Stored items:
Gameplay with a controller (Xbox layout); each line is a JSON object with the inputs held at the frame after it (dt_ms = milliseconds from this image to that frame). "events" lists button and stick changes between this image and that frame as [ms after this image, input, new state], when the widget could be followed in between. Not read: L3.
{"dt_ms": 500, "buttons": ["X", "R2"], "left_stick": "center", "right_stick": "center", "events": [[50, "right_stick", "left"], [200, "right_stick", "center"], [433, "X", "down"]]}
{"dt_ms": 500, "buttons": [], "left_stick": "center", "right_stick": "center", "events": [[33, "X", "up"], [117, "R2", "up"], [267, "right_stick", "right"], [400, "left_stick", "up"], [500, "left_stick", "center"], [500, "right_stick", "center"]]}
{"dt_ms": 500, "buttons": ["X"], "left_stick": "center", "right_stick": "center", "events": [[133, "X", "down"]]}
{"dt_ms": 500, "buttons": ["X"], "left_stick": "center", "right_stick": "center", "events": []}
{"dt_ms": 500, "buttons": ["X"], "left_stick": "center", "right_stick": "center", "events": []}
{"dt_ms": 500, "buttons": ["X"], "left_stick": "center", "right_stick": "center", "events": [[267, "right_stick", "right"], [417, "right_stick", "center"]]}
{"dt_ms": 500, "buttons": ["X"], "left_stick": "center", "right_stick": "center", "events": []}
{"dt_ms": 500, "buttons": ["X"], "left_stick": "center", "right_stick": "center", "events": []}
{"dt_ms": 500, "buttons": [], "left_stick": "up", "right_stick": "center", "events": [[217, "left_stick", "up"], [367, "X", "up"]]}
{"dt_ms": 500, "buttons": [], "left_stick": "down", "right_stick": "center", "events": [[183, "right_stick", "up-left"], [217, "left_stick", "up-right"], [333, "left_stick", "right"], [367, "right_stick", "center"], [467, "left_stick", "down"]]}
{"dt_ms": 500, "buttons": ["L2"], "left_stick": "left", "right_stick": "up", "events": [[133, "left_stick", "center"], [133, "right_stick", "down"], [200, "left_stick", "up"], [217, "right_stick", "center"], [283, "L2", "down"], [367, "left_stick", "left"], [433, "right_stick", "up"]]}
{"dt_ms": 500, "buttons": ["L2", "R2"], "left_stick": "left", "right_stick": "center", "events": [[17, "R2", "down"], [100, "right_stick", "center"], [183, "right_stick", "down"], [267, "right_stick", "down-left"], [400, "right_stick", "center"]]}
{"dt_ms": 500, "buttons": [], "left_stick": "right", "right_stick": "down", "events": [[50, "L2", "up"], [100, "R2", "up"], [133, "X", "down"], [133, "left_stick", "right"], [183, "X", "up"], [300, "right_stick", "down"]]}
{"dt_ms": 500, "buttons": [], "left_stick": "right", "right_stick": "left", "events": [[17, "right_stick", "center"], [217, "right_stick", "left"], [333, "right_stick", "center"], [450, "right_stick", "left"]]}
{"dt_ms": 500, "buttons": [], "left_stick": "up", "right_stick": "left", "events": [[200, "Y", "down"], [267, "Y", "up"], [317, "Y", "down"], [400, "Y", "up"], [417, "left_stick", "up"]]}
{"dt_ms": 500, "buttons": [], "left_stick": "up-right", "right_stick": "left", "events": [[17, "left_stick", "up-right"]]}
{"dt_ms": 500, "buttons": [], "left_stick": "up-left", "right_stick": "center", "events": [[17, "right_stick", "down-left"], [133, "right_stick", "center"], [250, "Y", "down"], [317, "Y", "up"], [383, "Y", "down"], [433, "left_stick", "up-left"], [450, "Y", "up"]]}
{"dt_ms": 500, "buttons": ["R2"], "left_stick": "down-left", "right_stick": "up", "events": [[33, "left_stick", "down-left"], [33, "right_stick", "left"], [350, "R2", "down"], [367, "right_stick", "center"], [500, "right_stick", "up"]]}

Prompt: The answer must be a single number: how many lines in the data above contain the string "down".

Output: 9